● Description of the task: Could you find every line in the records below that contains the word "Аргиша" and copy it?

● Excerpted records:
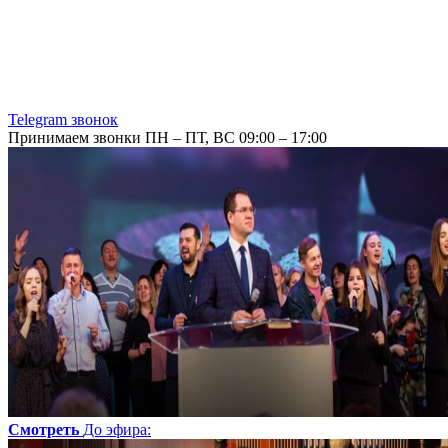
Telegram звонок
Принимаем звонки ПН – ПТ, ВС 09:00 – 17:00
Смотреть
До эфира
:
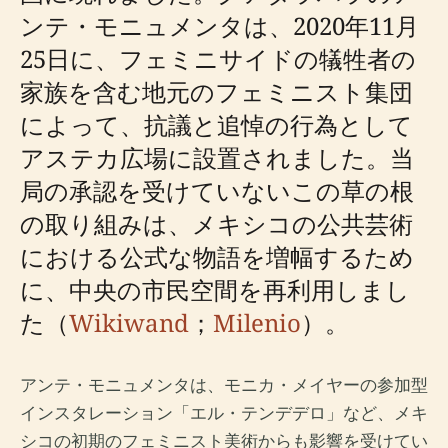
ンテ・モニュメンタは、2020年11月
25日に、フェミニサイドの犠牲者の
家族を含む地元のフェミニスト集団
によって、抗議と追悼の行為として
アステカ広場に設置されました。当
局の承認を受けていないこの草の根
の取り組みは、メキシコの公共芸術
における公式な物語を増幅するため
に、中央の市民空間を再利用しまし
た（
Wikiwand
；
Milenio
）。
アンテ・モニュメンタは、モニカ・メイヤーの参加型
インスタレーション「エル・テンデデロ」など、メキ
シコの初期のフェミニスト美術からも影響を受けてい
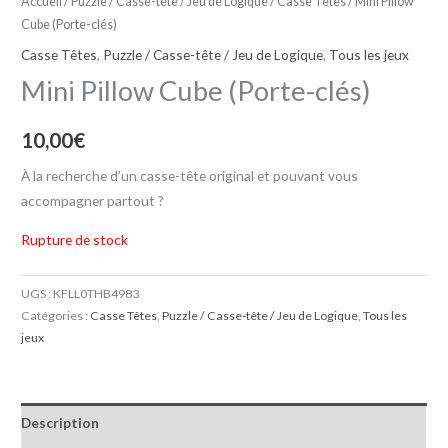
Accueil
/
Puzzle / Casse-tête / Jeu de Logique
/
Casse Têtes
/ Mini Pillow
Cube (Porte-clés)
Casse Têtes
,
Puzzle / Casse-tête / Jeu de Logique
,
Tous les jeux
Mini Pillow Cube (Porte-clés)
10,00
€
À la recherche d’un casse-tête original et pouvant vous
accompagner partout ?
Rupture de stock
UGS :
KFLL0THB4983
Catégories :
Casse Têtes
,
Puzzle / Casse-tête / Jeu de Logique
,
Tous les
jeux
Description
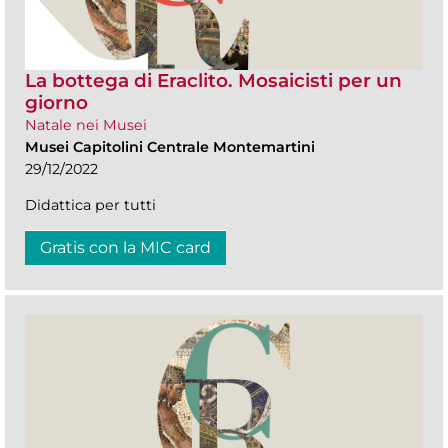
La bottega di Eraclito. Mosaicisti per un
giorno
Natale nei Musei
Musei Capitolini Centrale Montemartini
29/12/2022
Didattica per tutti
Gratis con la MIC card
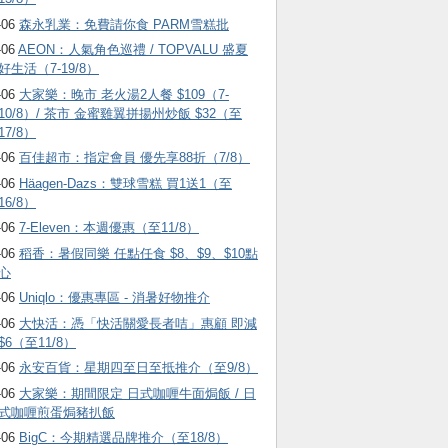
-06
森永乳業：免費請你食 PARM雪糕批
-06
AEON：人氣角色巡禮 / TOPVALU 盛夏
好生活（7-19/8）
-06
大家樂：晚市 老火湯2人餐 $109（7-
10/8）/ 茶市 金蜜雞翼拼揚州炒飯 $32（至
17/8）
-06
百佳超市：指定會員 優先享88折（7/8）
-06
Häagen-Dazs ：雙球雪糕 買1送1（至
16/8）
-06
7-Eleven：本週優惠（至11/8）
-06
稻香：暑假同樂 任點任食 $8、$9、$10點
心
-06
Uniqlo：優惠專區 - 消暑好物推介
-06
大快活：憑「快活關愛長者咭」惠顧 即減
$6（至11/8）
-06
永安百貨：星期四至日至抵推介（至9/8）
-06
大家樂：期間限定 日式咖喱牛面焗飯 / 日
式咖喱煎蛋焗豬扒飯
-06
BigC：今期精選品牌推介（至18/8）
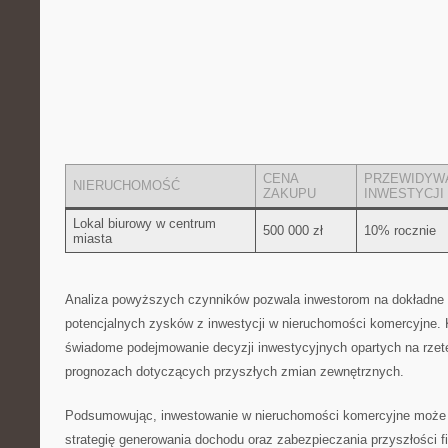
CENA
PRZEWIDYW
NIERUCHOMOŚĆ
ZAKUPU
INWESTYCJI
Lokal biurowy w centrum
500 000 zł
10% rocznie
miasta
Analiza ‍powyższych czynników‍ pozwala inwestorom na dokładne 
potencjalnych zysków‌ z inwestycji w nieruchomości⁤ komercyjne. 
świadome podejmowanie decyzji inwestycyjnych opartych‍ na rzetel
prognozach dotyczących przyszłych ⁢zmian zewnętrznych.
Podsumowując, inwestowanie w nieruchomości komercyjne może 
strategię generowania dochodu oraz zabezpieczania​ przyszłości 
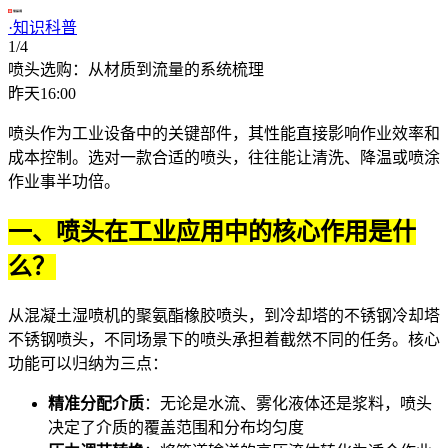
·
知识科普
1/4
喷头选购：从材质到流量的系统梳理
昨天16:00
喷头作为工业设备中的关键部件，其性能直接影响作业效率和
成本控制。选对一款合适的
喷头
，往往能让清洗、降温或喷涂
作业事半功倍。
一、喷头在工业应用中的核心作用是什
么？
从混凝土湿喷机的聚氨酯橡胶
喷头
，到冷却塔的不锈钢
冷却塔
不锈钢喷头
，不同场景下的喷头承担着截然不同的任务。核心
功能可以归纳为三点：
精准分配介质
：无论是水流、雾化液体还是浆料，喷头
决定了介质的覆盖范围和分布均匀度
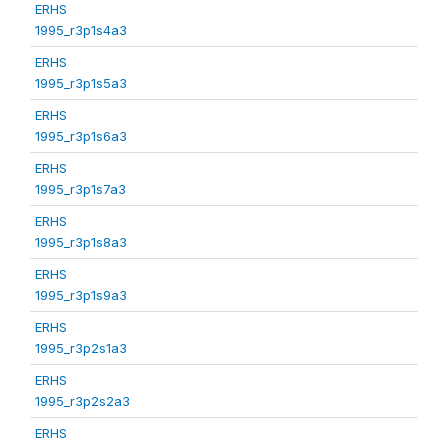
ERHS
1995_r3p1s4a3
ERHS
1995_r3p1s5a3
ERHS
1995_r3p1s6a3
ERHS
1995_r3p1s7a3
ERHS
1995_r3p1s8a3
ERHS
1995_r3p1s9a3
ERHS
1995_r3p2s1a3
ERHS
1995_r3p2s2a3
ERHS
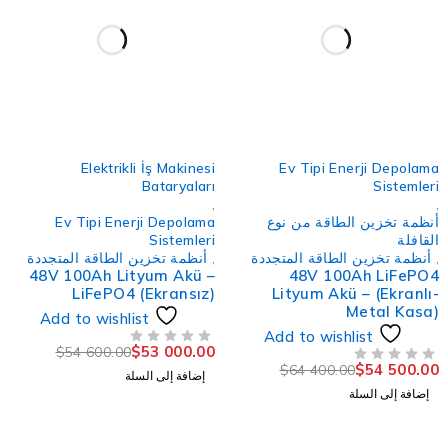
-3%
Elektrikli İş Makinesi
Ev Tipi Enerji Depolam
Bataryaları
Sistemler
,
نظمة تخزين الطاقة من نوع
Ev Tipi Enerji Depolama
لقافلة
Sistemleri
أنظمة تخزين الطاقة المتجددة
,
أنظمة تخزين الطاقة المتجددة
48V 100Ah Lityum Akü –
48V 100Ah LiFePO
LiFePO4 (Ekransız)
Lityum Akü – (Ekranlı
Metal Kasa
Add to wishlist
Add to wishlist
$
53 000.00
$
54 600.00
من 5
تم التقييم
$
54 500.0
$
64 400.00
لتقييم
إضافة إلى السلة
إضافة إلى السلة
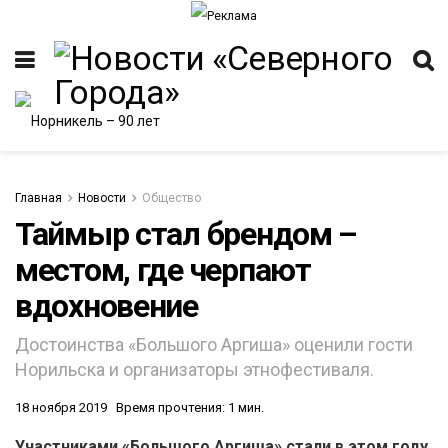
Главная
Новости
Общество
Таймыр стал брендом –
местом, где черпают
ИТЕТ
вдохновение
Достоинства «Большого Аргиша» оценили гости
Норильска и организаторы этнофестиваля.
18 ноября 2019
Время прочтения: 1 мин.
Участниками «Большого Аргиша» стали в этом году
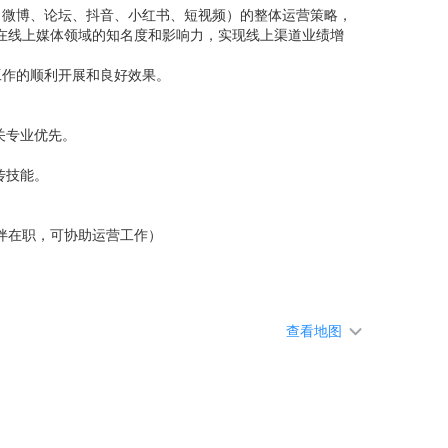
、微博、论坛、抖音、小红书、短视频）的整体运营策略，
在线上媒体领域的知名度和影响力，实现线上渠道业绩增
工作的顺利开展和良好效果。
关专业优先。
传技能。
伴在职，可协助运营工作）
查看地图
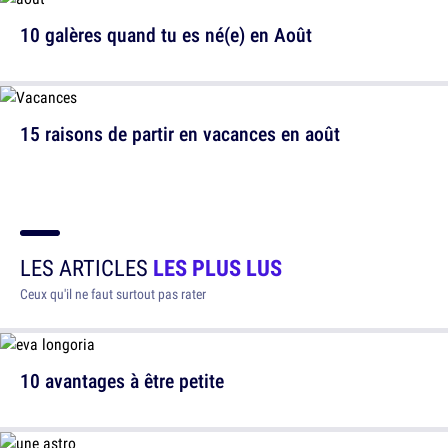
10 galères quand tu es né(e) en Août
15 raisons de partir en vacances en août
LES ARTICLES
LES PLUS LUS
Ceux qu'il ne faut surtout pas rater
10 avantages à être petite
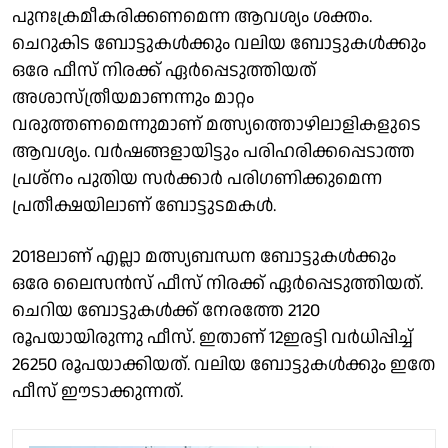
പുനഃക്രമീകരിക്കണമെന്ന ആവശ്യം ശക്തം.
ചെറുകിട ബോട്ടുകൾക്കും വലിയ ബോട്ടുകൾക്കും
ഒരേ ഫീസ് നിരക്ക് ഏർപ്പെടുത്തിയത്
അശാസ്ത്രീയമാണന്നും മാറ്റം
വരുത്തണമെന്നുമാണ് മത്സ്യത്തൊഴിലാളികളുടെ
ആവശ്യം. വർഷങ്ങളായിട്ടും പരിഹരിക്കപ്പെടാത്ത
പ്രശ്നം പുതിയ സർക്കാർ പരിഗണിക്കുമെന്ന
പ്രതീക്ഷയിലാണ് ബോട്ടുടമകൾ.
2018ലാണ് എല്ലാ മത്സ്യബന്ധന ബോട്ടുകൾക്കും
ഒരേ ലൈസൻസ് ഫീസ് നിരക്ക് ഏർപ്പെടുത്തിയത്.
ചെറിയ ബോട്ടുകൾക്ക് നേരത്തേ 2120
രൂപയായിരുന്നു ഫീസ്. ഇതാണ് 12ഇരട്ടി വർധിപ്പിച്ച്
26250 രൂപയാക്കിയത്. വലിയ ബോട്ടുകൾക്കും ഇതേ
ഫീസ് ഈടാക്കുന്നത്.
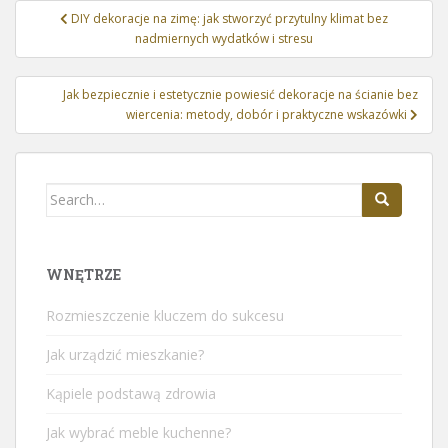
Nawigacja
DIY dekoracje na zimę: jak stworzyć przytulny klimat bez
wpisu
nadmiernych wydatków i stresu
Jak bezpiecznie i estetycznie powiesić dekoracje na ścianie bez
wiercenia: metody, dobór i praktyczne wskazówki
Search
for:
WNĘTRZE
Rozmieszczenie kluczem do sukcesu
Jak urządzić mieszkanie?
Kąpiele podstawą zdrowia
Jak wybrać meble kuchenne?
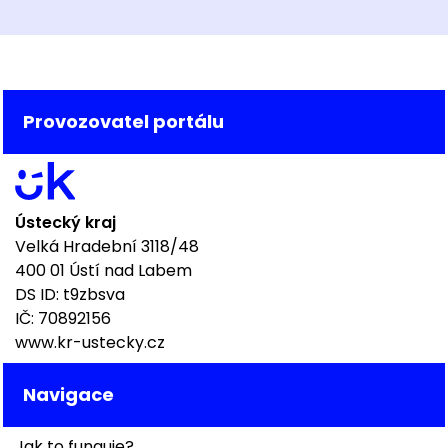
Provozovatel portálu
Ústecký kraj
Velká Hradební 3118/48
400 01 Ústí nad Labem
DS ID: t9zbsva
IČ: 70892156
www.kr-ustecky.cz
Navigace
Jak to funguje?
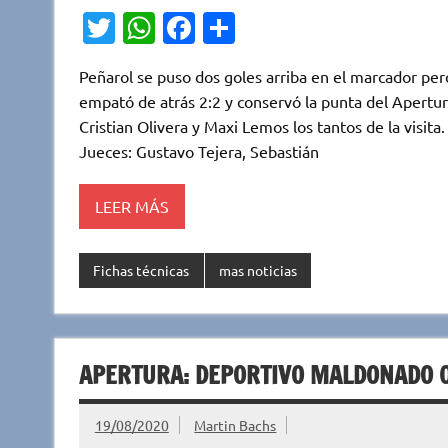
T
W
Fa
C
w
h
c
o
Peñarol se puso dos goles arriba en el marcador per
it
at
e
m
empató de atrás 2:2 y conservó la punta del Apertur
te
s
b
p
Cristian Olivera y Maxi Lemos los tantos de la visit
r
A
o
ar
Jueces: Gustavo Tejera, Sebastián
p
o
ti
LEER MÁS
p
k
r
Fichas técnicas
mas noticias
APERTURA: DEPORTIVO MALDONADO 
19/08/2020
Martin Bachs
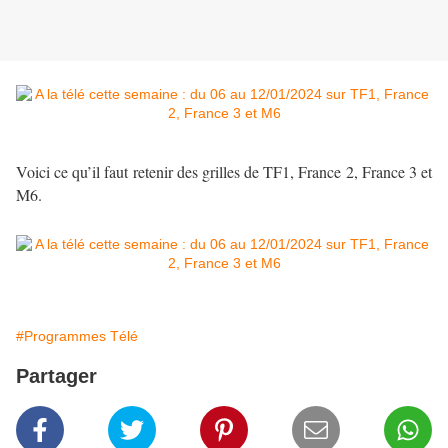
Voici ce qu’il faut retenir des grilles de TF1, France 2, France 3 et
M6.
#Programmes Télé
Partager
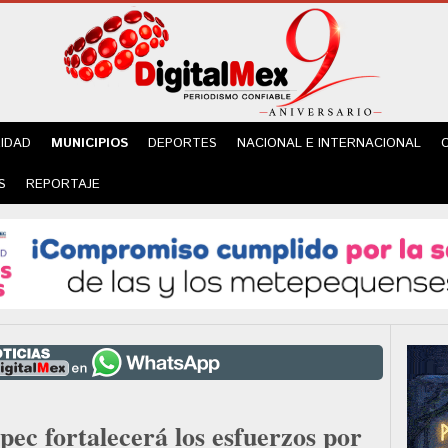
IDAD
MUNICIPIOS
DEPORTES
NACIONAL E INTERNACIONAL
S
REPORTAJE
pec fortalecerá los esfuerzos por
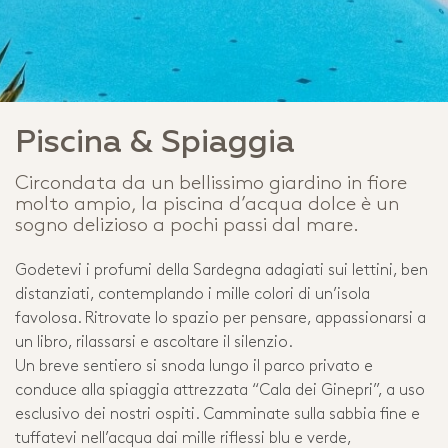
Piscina & Spiaggia
Circondata da un bellissimo giardino in fiore
molto ampio, la piscina d’acqua dolce è un
sogno delizioso a pochi passi dal mare.
Godetevi i profumi della Sardegna adagiati sui lettini, ben
distanziati, contemplando i mille colori di un’isola
favolosa. Ritrovate lo spazio per pensare, appassionarsi a
un libro, rilassarsi e ascoltare il silenzio.
Un breve sentiero si snoda lungo il parco privato e
conduce alla spiaggia attrezzata “Cala dei Ginepri”, a uso
esclusivo dei nostri ospiti. Camminate sulla sabbia fine e
tuffatevi nell’acqua dai mille riflessi blu e verde,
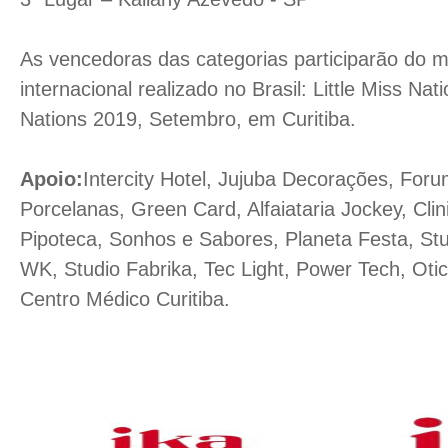
As vencedoras das categorias participarão do m
internacional realizado no Brasil: Little Miss Na
Nations 2019, Setembro, em Curitiba.
Apoio:
Intercity Hotel, Jujuba Decorações, For
Porcelanas, Green Card, Alfaiataria Jockey, Clini
Pipoteca, Sonhos e Sabores, Planeta Festa, St
WK, Studio Fabrika, Tec Light, Power Tech, Ot
Centro Médico Curitiba.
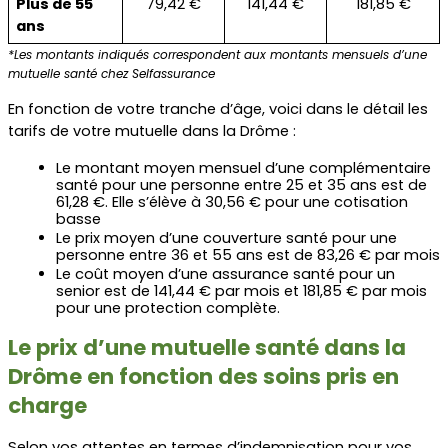
Plus de 55 
79,42 €
141,44 €
181,85 €
ans
*Les montants indiqués correspondent aux montants mensuels d’une 
mutuelle santé chez Selfassurance
En fonction de votre tranche d’âge, voici dans le détail les 
tarifs de votre mutuelle dans la Drôme :
Le montant moyen mensuel d’une complémentaire 
santé pour une personne entre 25 et 35 ans est de 
61,28 €. Elle s’élève à 30,56 € pour une cotisation 
basse
Le prix moyen d’une couverture santé pour une 
personne entre 36 et 55 ans est de 83,26 € par mois
Le coût moyen d’une assurance santé pour un 
senior est de 141,44 € par mois et 181,85 € par mois 
pour une protection complète.
Le prix d’une mutuelle santé dans la 
Drôme en fonction des soins pris en 
charge
Selon vos attentes en termes d’indemnisation pour vos 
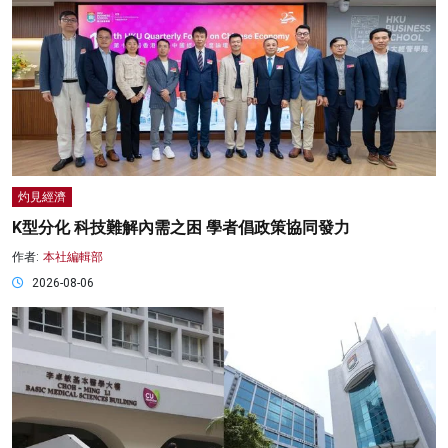
灼見經濟
K型分化 科技難解內需之困 學者倡政策協同發力
作者:
本社編輯部
2026-08-06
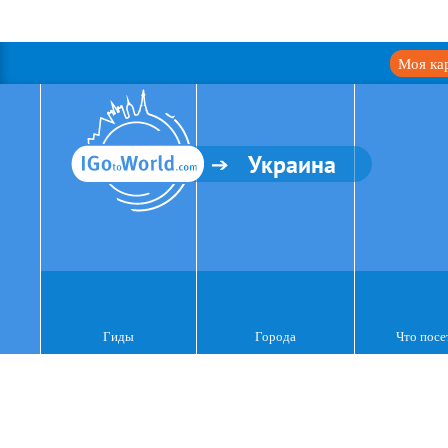
Моя ка
Украина
Гиды
Города
Что посе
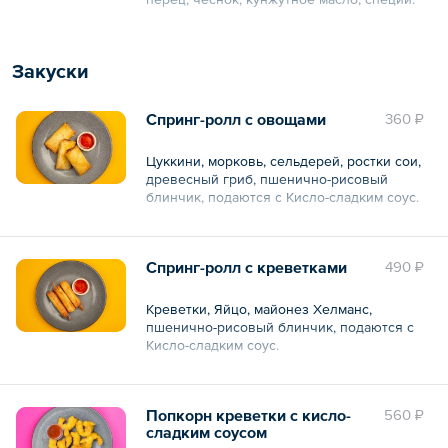
Общий вес – 380 г
Закуски
Спринг-ролл с овощами
360 ₽
Цуккини, морковь, сельдерей, ростки сои,
древесный гриб, пшенично-рисовый
блинчик, подаются с Кисло-сладким соус.
3 шт.
Спринг-ролл с креветками
490 ₽
Общий вес – 150 г
Креветки, Яйцо, майонез Хелманс,
пшенично-рисовый блинчик, подаются с
Кисло-сладким соус.
3 шт.
Попкорн креветки с кисло-
560 ₽
Общий вес – 150 г
сладким соусом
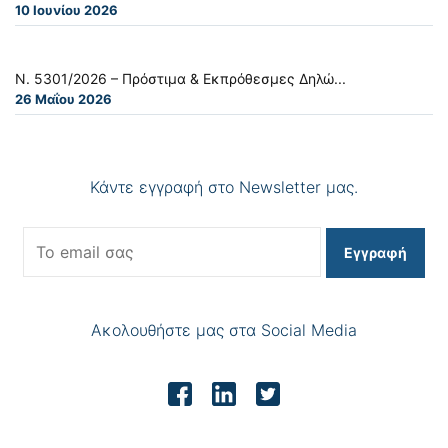
10 Ιουνίου 2026
Ν. 5301/2026 – Πρόστιμα & Εκπρόθεσμες Δηλώ...
26 Μαΐου 2026
Κάντε εγγραφή στο Newsletter μας.
Εγγραφή
Ακολουθήστε μας στα Social Media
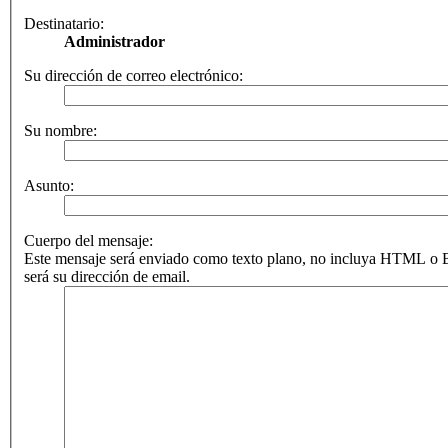
Destinatario:
Administrador
Su dirección de correo electrónico:
Su nombre:
Asunto:
Cuerpo del mensaje:
Este mensaje será enviado como texto plano, no incluya HTML o B
será su dirección de email.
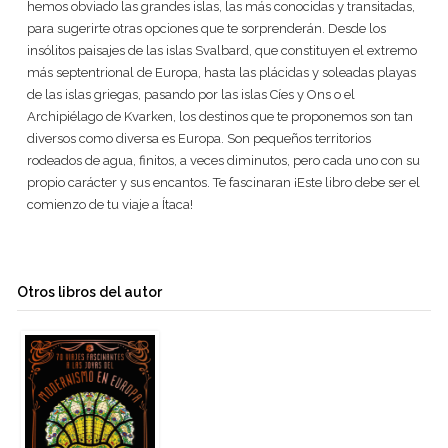
hemos obviado las grandes islas, las más conocidas y transitadas,
para sugerirte otras opciones que te sorprenderán. Desde los
insólitos paisajes de las islas Svalbard, que constituyen el extremo
más septentrional de Europa, hasta las plácidas y soleadas playas
de las islas griegas, pasando por las islas Cíes y Ons o el
Archipiélago de Kvarken, los destinos que te proponemos son tan
diversos como diversa es Europa. Son pequeños territorios
rodeados de agua, finitos, a veces diminutos, pero cada uno con su
propio carácter y sus encantos. Te fascinaran ¡Este libro debe ser el
comienzo de tu viaje a Ítaca!
Otros libros del autor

● Your response:
Достоинства «Большого Аргиша» оценили гости
Участниками «Большого Аргиша» стали в этом году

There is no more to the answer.